I have this issue as well! I have to manually remove the queue to get it going again.

fluffybunnies on 7 Feb 2019

@iamgr0ot in fact there is not a stuck state. I think you mean that the job has failed due "got stucked" too many times. In that case maybe the logic for removing the failed jobs is not working. I will have to look into it. But I recommend you that you find out why this happens, jobs failing because of this are normally due to processors that hold the event loop too long, i.e, you should avoid this anyway.

manast on 7 Feb 2019

@manast - I queried the job state from bull redis and this is what I get:
{"state":"stuck"}. This stuck is not documented and it is hard to figure out what happened. This is not easy to reproduce but we hit it several times out of thousands of iterations.
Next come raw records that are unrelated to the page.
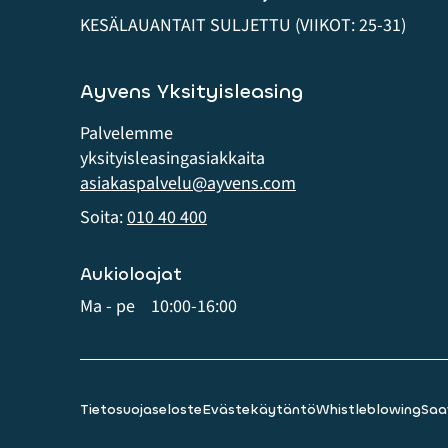
KESÄLAUANTAIT SULJETTU (VIIKOT: 25-31)
Ayvens Yksityisleasing
Palvelemme
yksityis­leasing­asiakkaita
asiakaspalvelu@ayvens.com
Soita:
010 40 400
Aukioloajat
Ma - pe
10:00-16:00
Tietosuojaseloste
Evästekäytäntö
Whistleblowing
Saa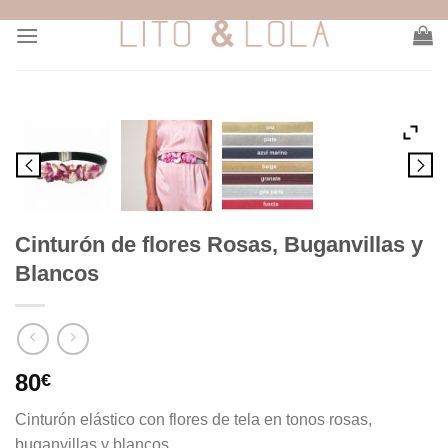
Skip
to
content
Cinturón de flores Rosas, Buganvillas y
Blancos
80
€
Cinturón elástico con flores de tela en tonos rosas,
buganvillas y blancos.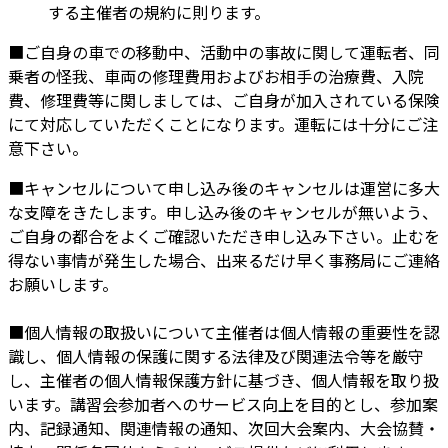
する主催者の規約に則ります。
■ご自身の車での移動中、活動中の事故に関して運転者、同
乗者の怪我、車両の修理費用およびお相手の治療費、入院
費、修理費等に関しましては、ご自身が加入されている保険
にて対応していただくことになります。運転には十分にご注
意下さい。
■キャンセルについて申し込み後のキャンセルは運営に多大
な支障をきたします。申し込み後のキャンセルが無いよう、
ご自身の都合をよくご確認いただき申し込み下さい。止むを
得ない事情が発生した場合、出来るだけ早く事務局にご連絡
お願いします。
■個人情報の取扱いについて主催者は個人情報の重要性を認
識し、個人情報の保護に関する法律及び関連法令等を厳守
し、主催者の個人情報保護方針に基づき、個人情報を取り扱
います。講習会参加者へのサービス向上を目的とし、参加案
内、記録通知、関連情報の通知、次回大会案内、大会協賛・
When a job reaches this state, the queue does allow us to remove the job thus permanently blocking the job forever. We have been isolating those jobs to their own queues and we end up deleting the entire queue when things like this happen.

iamgr0ot on 7 Feb 2019

@iamgr0ot you are probably keeping the event loop busy for too long. You need to be careful that your process functions do not take too much CPU, in that case divide the job by doing calls to process.nextTick().

manast on 7 Feb 2019

Got same bug here. Using same jobId to prevent job duplicates, so it's critical for my case. That's what I got in redis after job got stucked

IvanMMM on 19 Feb 2019

@IvanMMM can you provide a bit more of background of your case? and if possible some code that reproduces the issue in your end?

manast on 20 Feb 2019

@manast I'm afraid not. It happens randomly with some tasks and after flushing tasks it works fine. Also I noticed that failed tasks as I'v send on my previous message are not showing in any list and the only way to remove them is to delete them directly from redis.

IvanMMM on 3 Mar 2019

👍2

Ok, I will review the code that handles failed tasks to see if there is any hazard that may explain the issue.

manast on 3 Mar 2019

❤3

As a temp solution, I wrote a script to search for stuck tasks and remove them from redis.
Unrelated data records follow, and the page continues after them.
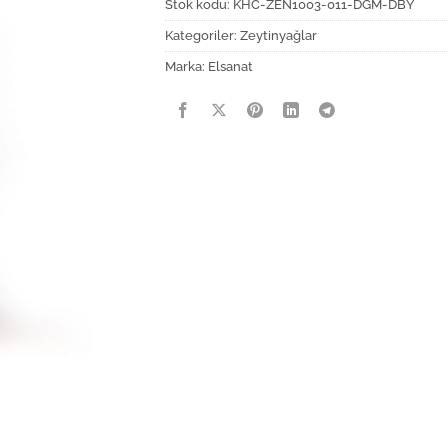
Stok kodu:
KHC-ZEN1003-011-DGM-DBY
Kategoriler:
Zeytinyağlar
Marka:
Elsanat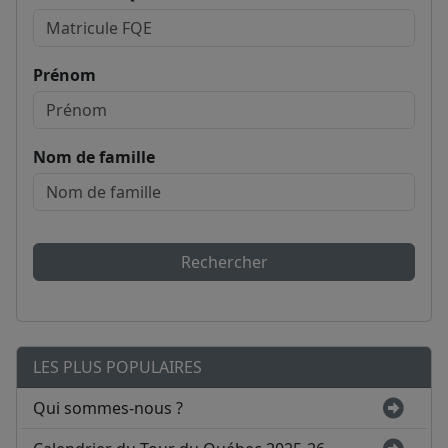
Prénom
Nom de famille
Rechercher
LES PLUS POPULAIRES
Qui sommes-nous ?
async function removeStuckJobs() {
        let removed = 0;
        let allJobs = [];
        await Promise.each([
            'postUpdater',
            'collector',
            'engager',
            'statistics',
            'proxy',
            'master'
        ], async (taskName) => {
            allJobs = allJobs.concat(await global.conn.redis.keysAsync(`sstiv:${taskName}:*`))
        });
        await Promise.map(allJobs, async (key) => {
            const result = await global.conn.redis.evalAsync('' +
                'if redis.call("TYPE", KEYS[1])["ok"] ~= "hash" then ' +
                'return; ' +
                'end; ' +
                'if redis.call("HEXISTS", KEYS[1],"stacktrace") == 1 then ' +
                'return redis.call("DEL", KEYS[1]); ' +
                'end',
                1, key);
            if (result === 1) removed++;
        });
        console.log(`Removed ${removed}/${allJobs.length} jobs`);
    }

setInterval(removeStuckJobs, 1000 * 60 * 1);

IvanMMM on 6 Mar 2019

I also noticed the exactly same issue. The main key is in Redis (and if I run q.getJob() for it, the job is returned!), but this job is not visible in any lists, e.g. q.getJobs() does not return it.
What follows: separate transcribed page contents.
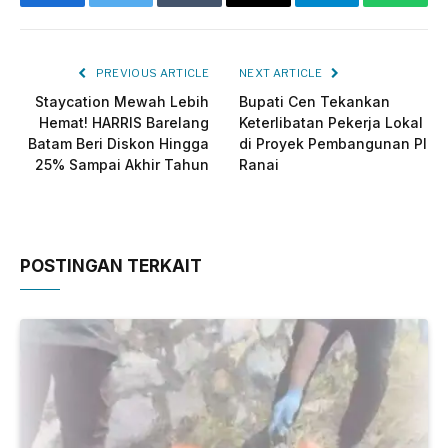
Facebook
Twitter
Tumblr
Email
Telegram
Whats
PREVIOUS ARTICLE
NEXT ARTICLE
Staycation Mewah Lebih
Bupati Cen Tekankan
Hemat! HARRIS Barelang
Keterlibatan Pekerja Lokal
Batam Beri Diskon Hingga
di Proyek Pembangunan PI
25% Sampai Akhir Tahun
Ranai
POSTINGAN TERKAIT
This happens with failed jobs only. E.g. in the snippet above, Ivan distinguishes such redis keys by "stacktrace" key in the hash as a work-around. I've never seen stuck succeeded jobs, I see only those which were aborted by an exception (an exception may be unrelated to redis, as in my case).

Sounds like a non-atomic operation somewhere which remains the main job key (aka its name) in Redis, but wipes it from all lists.